_Goal of the exercise_: For the records that follow, please set down exactly the lines between the one holding "white suitcase [160,252,214,297]" and the one holding "bread [370,182,410,199] -> none", inclusive, and only those.

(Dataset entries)
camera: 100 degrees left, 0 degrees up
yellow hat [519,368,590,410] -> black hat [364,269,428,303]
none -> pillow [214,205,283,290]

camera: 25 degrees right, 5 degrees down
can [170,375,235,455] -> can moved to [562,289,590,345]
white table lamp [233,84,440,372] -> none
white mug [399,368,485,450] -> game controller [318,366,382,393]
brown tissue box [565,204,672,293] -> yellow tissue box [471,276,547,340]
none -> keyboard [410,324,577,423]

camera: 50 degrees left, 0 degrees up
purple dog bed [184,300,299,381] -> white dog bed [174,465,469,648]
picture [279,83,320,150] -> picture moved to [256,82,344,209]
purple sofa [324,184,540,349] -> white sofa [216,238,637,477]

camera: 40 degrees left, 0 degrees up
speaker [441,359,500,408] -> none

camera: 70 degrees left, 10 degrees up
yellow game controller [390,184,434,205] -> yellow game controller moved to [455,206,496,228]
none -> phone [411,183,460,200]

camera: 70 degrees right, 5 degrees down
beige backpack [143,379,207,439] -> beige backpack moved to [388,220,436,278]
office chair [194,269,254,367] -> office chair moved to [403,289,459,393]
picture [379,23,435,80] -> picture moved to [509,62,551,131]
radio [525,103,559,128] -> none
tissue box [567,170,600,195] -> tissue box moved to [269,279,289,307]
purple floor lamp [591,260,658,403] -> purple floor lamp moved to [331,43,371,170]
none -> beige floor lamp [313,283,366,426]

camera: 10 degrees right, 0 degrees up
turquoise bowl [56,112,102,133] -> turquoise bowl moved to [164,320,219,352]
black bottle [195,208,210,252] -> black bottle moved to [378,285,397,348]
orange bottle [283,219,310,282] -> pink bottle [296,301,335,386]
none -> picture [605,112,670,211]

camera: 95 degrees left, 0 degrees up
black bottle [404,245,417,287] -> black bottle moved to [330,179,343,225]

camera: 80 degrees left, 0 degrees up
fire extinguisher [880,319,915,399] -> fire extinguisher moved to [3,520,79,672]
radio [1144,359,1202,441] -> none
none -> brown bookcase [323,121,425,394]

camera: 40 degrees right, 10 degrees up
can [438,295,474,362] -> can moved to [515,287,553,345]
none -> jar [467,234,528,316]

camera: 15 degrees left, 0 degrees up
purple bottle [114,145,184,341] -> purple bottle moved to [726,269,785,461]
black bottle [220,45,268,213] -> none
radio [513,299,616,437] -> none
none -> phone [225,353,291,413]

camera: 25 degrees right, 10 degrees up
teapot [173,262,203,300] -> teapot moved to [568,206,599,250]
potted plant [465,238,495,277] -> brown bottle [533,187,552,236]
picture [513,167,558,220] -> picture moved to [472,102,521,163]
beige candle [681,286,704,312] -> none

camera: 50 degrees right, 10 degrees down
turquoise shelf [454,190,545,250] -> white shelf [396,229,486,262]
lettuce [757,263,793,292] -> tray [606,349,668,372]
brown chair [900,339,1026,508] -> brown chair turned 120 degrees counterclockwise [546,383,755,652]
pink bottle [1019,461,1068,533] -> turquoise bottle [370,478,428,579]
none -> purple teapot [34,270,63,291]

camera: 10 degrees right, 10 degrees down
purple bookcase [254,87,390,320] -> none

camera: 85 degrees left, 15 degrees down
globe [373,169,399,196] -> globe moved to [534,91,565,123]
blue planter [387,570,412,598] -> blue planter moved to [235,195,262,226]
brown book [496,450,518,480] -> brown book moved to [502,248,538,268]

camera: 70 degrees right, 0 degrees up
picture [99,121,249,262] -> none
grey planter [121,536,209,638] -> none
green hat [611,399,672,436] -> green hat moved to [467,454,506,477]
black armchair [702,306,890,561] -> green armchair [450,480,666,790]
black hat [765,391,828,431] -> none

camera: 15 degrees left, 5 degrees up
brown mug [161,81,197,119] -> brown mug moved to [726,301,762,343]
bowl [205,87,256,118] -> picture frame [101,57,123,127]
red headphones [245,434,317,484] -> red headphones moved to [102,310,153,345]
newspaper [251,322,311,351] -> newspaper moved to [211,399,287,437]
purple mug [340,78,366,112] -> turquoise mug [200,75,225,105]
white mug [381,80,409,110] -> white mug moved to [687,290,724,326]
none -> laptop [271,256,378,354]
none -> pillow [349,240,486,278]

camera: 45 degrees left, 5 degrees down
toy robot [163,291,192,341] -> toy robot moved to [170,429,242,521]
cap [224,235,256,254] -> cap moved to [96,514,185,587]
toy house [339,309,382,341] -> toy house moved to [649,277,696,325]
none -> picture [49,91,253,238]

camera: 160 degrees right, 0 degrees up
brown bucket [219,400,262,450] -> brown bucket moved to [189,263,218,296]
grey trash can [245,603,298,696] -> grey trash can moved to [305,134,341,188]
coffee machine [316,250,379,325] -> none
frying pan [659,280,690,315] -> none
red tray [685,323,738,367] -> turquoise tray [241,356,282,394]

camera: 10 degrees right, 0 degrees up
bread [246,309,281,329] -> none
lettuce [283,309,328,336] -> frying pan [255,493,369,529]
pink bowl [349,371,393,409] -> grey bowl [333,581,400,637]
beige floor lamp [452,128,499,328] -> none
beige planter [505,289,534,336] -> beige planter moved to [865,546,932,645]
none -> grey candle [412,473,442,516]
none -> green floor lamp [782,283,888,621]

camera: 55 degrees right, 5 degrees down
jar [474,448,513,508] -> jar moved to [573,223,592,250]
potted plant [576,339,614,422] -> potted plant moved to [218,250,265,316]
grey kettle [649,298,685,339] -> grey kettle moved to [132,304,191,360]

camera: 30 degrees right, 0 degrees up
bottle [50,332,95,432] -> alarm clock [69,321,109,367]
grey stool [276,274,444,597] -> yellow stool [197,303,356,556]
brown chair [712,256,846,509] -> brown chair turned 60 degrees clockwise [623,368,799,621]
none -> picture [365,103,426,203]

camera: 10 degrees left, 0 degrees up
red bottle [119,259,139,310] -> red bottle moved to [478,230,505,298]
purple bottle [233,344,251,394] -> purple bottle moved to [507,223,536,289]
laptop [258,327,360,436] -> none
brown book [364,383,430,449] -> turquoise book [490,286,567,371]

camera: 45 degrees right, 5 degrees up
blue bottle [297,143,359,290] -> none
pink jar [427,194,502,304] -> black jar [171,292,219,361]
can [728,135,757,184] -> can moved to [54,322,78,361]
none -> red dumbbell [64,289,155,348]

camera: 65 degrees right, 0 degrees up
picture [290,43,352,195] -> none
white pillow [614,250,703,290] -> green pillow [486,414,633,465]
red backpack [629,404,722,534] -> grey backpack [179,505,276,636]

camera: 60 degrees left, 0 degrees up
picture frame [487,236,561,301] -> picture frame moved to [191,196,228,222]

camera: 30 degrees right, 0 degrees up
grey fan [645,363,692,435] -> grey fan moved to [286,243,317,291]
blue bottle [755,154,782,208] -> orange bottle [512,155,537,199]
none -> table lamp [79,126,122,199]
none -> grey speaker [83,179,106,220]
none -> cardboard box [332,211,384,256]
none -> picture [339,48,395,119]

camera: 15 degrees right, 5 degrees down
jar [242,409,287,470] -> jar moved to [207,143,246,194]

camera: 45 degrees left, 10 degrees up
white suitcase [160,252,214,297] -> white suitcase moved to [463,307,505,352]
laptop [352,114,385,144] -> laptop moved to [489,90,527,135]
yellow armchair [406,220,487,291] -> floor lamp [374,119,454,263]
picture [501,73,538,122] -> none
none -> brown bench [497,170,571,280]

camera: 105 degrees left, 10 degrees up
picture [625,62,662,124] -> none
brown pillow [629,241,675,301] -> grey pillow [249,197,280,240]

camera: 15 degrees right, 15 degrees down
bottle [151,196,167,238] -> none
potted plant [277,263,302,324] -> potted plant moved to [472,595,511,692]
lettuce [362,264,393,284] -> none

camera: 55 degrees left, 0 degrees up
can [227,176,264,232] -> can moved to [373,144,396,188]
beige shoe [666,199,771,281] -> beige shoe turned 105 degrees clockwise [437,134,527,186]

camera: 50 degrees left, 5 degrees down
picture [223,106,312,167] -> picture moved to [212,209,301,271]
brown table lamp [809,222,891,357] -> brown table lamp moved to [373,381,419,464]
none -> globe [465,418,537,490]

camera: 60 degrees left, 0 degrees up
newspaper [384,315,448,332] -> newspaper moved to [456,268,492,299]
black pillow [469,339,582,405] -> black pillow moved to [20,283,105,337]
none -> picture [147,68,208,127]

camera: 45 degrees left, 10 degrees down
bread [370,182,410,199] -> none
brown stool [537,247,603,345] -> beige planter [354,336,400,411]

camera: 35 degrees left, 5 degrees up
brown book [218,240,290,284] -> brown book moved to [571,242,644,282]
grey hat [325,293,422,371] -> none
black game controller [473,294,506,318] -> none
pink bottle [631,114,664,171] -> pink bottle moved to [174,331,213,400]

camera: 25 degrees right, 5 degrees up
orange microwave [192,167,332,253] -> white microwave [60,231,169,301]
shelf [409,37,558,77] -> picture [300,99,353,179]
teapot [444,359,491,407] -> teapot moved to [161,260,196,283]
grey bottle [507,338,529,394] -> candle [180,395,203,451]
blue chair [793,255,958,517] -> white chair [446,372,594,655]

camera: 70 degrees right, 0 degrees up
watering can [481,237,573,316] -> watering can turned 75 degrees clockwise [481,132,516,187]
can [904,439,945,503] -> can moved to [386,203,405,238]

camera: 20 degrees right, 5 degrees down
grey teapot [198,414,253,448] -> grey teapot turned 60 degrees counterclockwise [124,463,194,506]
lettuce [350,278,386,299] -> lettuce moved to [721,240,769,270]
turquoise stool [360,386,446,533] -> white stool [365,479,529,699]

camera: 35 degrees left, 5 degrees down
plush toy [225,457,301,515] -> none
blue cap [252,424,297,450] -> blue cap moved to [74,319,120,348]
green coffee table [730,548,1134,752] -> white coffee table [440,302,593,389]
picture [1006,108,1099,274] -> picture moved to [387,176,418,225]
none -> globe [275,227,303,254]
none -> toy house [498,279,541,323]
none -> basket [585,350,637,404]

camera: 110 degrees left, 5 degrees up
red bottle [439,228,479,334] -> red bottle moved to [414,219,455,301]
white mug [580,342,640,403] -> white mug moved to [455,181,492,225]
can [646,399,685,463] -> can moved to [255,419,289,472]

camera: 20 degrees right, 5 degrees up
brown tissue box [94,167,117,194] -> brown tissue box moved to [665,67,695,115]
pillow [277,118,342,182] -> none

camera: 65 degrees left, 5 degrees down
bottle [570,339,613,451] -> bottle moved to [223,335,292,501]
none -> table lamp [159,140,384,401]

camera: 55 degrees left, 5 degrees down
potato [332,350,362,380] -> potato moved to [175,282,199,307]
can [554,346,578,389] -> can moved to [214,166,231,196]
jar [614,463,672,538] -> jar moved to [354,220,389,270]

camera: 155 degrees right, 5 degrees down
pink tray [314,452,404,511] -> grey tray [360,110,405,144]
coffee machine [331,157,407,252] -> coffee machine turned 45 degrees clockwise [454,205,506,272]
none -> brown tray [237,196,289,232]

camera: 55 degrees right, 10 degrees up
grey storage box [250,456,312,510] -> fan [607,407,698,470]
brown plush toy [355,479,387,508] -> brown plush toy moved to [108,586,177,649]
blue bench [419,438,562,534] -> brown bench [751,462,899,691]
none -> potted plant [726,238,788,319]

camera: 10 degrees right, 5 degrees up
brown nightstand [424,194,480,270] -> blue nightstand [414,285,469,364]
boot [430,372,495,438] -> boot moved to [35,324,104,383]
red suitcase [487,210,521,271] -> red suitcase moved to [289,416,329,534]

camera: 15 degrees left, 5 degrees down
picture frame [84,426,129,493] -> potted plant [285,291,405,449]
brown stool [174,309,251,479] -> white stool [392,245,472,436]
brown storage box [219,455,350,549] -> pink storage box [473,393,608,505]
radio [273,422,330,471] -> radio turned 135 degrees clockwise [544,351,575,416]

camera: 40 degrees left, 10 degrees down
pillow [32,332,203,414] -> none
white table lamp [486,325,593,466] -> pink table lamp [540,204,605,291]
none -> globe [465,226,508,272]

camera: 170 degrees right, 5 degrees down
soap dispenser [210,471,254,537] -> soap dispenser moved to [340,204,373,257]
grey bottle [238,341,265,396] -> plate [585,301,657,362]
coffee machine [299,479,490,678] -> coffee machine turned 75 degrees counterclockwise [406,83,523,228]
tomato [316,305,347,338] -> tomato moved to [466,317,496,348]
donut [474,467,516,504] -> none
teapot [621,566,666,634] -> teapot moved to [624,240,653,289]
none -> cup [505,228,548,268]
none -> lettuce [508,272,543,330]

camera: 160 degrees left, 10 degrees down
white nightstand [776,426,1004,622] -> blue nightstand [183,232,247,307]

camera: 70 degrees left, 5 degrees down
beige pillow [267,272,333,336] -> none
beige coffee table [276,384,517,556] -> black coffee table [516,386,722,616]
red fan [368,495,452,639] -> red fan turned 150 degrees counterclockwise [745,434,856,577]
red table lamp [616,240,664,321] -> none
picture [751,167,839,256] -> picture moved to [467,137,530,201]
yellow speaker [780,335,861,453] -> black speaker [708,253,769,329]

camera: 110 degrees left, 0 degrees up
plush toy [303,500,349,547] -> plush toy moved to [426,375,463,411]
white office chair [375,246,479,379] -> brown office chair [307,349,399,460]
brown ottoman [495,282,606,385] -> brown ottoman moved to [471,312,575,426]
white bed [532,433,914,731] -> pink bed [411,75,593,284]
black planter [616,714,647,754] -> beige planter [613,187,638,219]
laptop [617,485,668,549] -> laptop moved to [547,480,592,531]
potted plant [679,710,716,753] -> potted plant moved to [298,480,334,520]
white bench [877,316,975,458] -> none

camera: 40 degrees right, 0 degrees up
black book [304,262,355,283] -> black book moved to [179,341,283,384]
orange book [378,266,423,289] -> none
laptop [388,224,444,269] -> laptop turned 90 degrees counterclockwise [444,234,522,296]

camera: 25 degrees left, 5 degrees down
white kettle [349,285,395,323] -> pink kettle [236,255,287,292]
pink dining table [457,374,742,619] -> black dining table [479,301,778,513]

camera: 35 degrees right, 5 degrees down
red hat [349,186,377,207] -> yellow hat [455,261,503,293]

_Solution to the problem_:
white suitcase [160,252,214,297] -> white suitcase moved to [463,307,505,352]
laptop [352,114,385,144] -> laptop moved to [489,90,527,135]
yellow armchair [406,220,487,291] -> floor lamp [374,119,454,263]
picture [501,73,538,122] -> none
none -> brown bench [497,170,571,280]

camera: 105 degrees left, 10 degrees up
picture [625,62,662,124] -> none
brown pillow [629,241,675,301] -> grey pillow [249,197,280,240]

camera: 15 degrees right, 15 degrees down
bottle [151,196,167,238] -> none
potted plant [277,263,302,324] -> potted plant moved to [472,595,511,692]
lettuce [362,264,393,284] -> none

camera: 55 degrees left, 0 degrees up
can [227,176,264,232] -> can moved to [373,144,396,188]
beige shoe [666,199,771,281] -> beige shoe turned 105 degrees clockwise [437,134,527,186]

camera: 50 degrees left, 5 degrees down
picture [223,106,312,167] -> picture moved to [212,209,301,271]
brown table lamp [809,222,891,357] -> brown table lamp moved to [373,381,419,464]
none -> globe [465,418,537,490]

camera: 60 degrees left, 0 degrees up
newspaper [384,315,448,332] -> newspaper moved to [456,268,492,299]
black pillow [469,339,582,405] -> black pillow moved to [20,283,105,337]
none -> picture [147,68,208,127]

camera: 45 degrees left, 10 degrees down
bread [370,182,410,199] -> none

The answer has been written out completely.